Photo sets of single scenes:
________

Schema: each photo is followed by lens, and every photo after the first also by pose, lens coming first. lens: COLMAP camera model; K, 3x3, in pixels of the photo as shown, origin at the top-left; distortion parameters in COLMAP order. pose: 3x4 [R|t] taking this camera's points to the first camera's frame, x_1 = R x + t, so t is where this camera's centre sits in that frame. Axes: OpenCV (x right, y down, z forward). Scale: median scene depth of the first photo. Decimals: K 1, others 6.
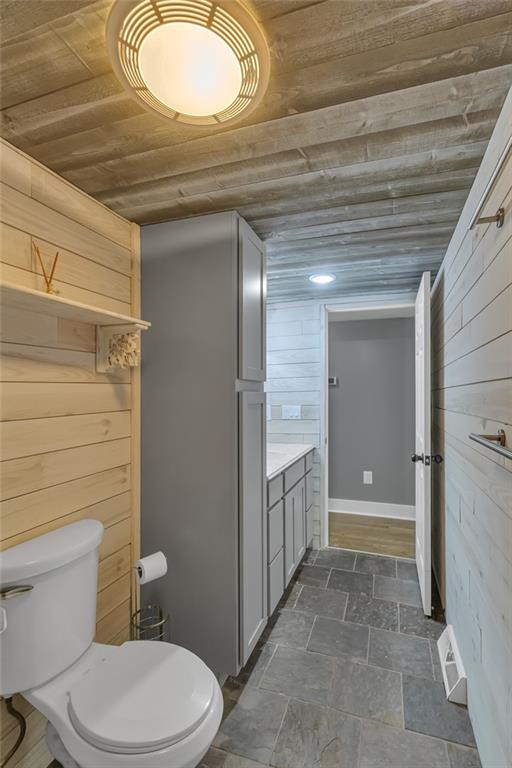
lens RADIAL K [[395.0, 0, 256.0], [0, 395.0, 384.0], [0, 0, 1]] dist [-0.000739, -0.000039]
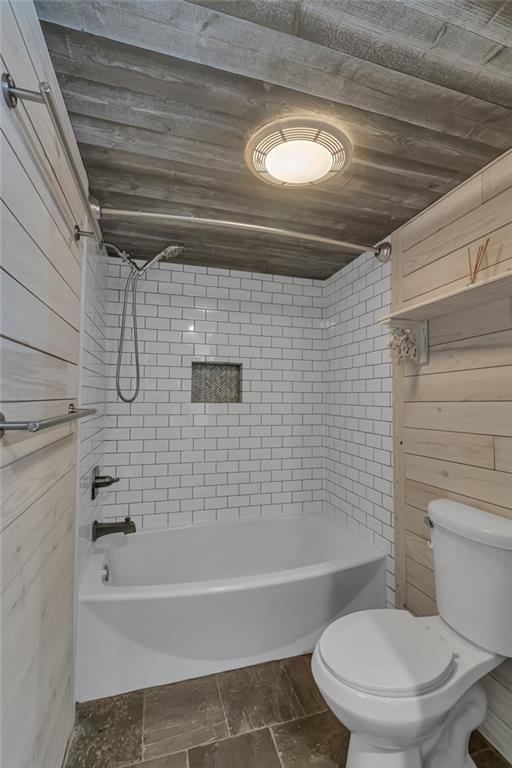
lens RADIAL K [[339.4, 0, 256.0], [0, 339.4, 384.0], [0, 0, 1]] dist [-0.000082, -0.000062]
pose [[-0.816464, -0.025508, -0.576833, 0.614806], [0.011043, 0.998151, -0.059770, 0.108395], [0.577291, -0.055170, -0.814672, 1.713453]]
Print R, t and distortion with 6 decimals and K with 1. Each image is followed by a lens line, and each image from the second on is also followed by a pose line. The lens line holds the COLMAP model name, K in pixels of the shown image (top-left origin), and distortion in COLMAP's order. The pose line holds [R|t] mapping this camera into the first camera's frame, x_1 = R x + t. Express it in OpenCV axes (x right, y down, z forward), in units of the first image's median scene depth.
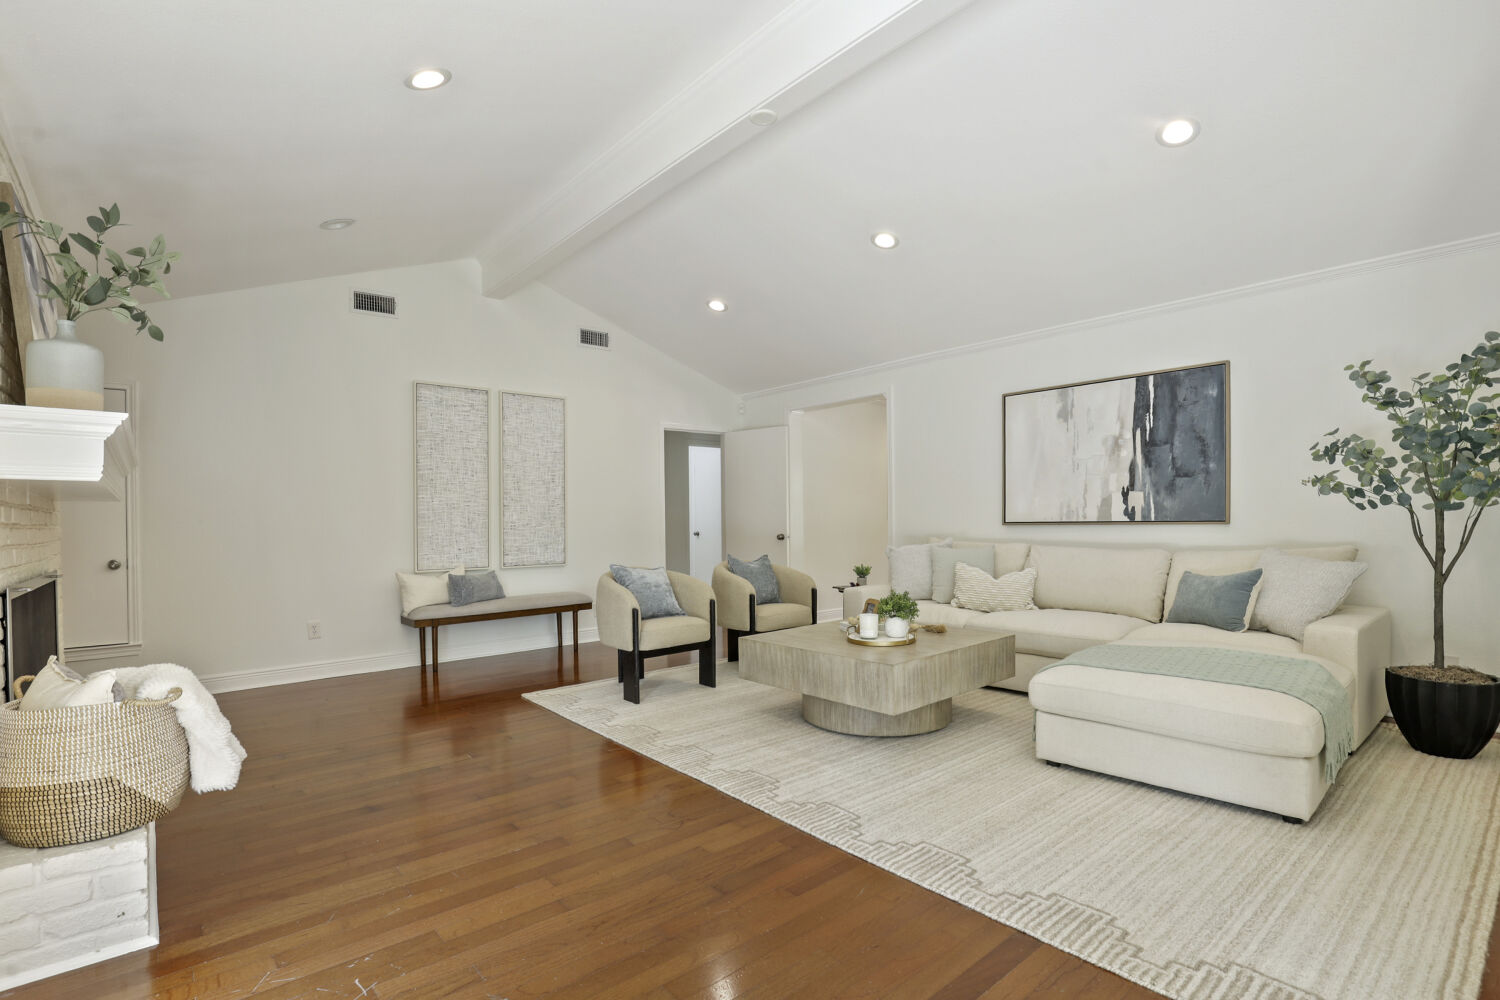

________

**Work to be completed**
Exact copies of all the entries, without any pictures, are what the answer must contain.

**Answer to this problem**
Schema: each photo is followed by lens, and every photo after the first also by pose, lens coming first. lens: COLMAP camera model; K, 3x3, in pixels of the photo as shown, origin at the top-left; distortion parameters in COLMAP order. pose: 3x4 [R|t] taking this camera's points to the first camera's frame, x_1 = R x + t, so t is where this camera's centre sits in that frame. Axes: OpenCV (x right, y down, z forward). Scale: median scene depth of the first photo. Decimals: K 1, others 6.
lens RADIAL K [[395.0, 0, 256.0], [0, 395.0, 384.0], [0, 0, 1]] dist [-0.000739, -0.000039]
lens RADIAL K [[339.4, 0, 256.0], [0, 339.4, 384.0], [0, 0, 1]] dist [-0.000082, -0.000062]
pose [[-0.816464, -0.025508, -0.576833, 0.614806], [0.011043, 0.998151, -0.059770, 0.108395], [0.577291, -0.055170, -0.814672, 1.713453]]
Print R, t and distortion with 6 decimals and K with 1. Each image is followed by a lens line, and each image from the second on is also followed by a pose line. The lens line holds the COLMAP model name, K in pixels of the shown image (top-left origin), and distortion in COLMAP's order. The pose line holds [R|t] mapping this camera into the first camera's frame, x_1 = R x + t. Express it in OpenCV axes (x right, y down, z forward), in units of the first image's median scene depth.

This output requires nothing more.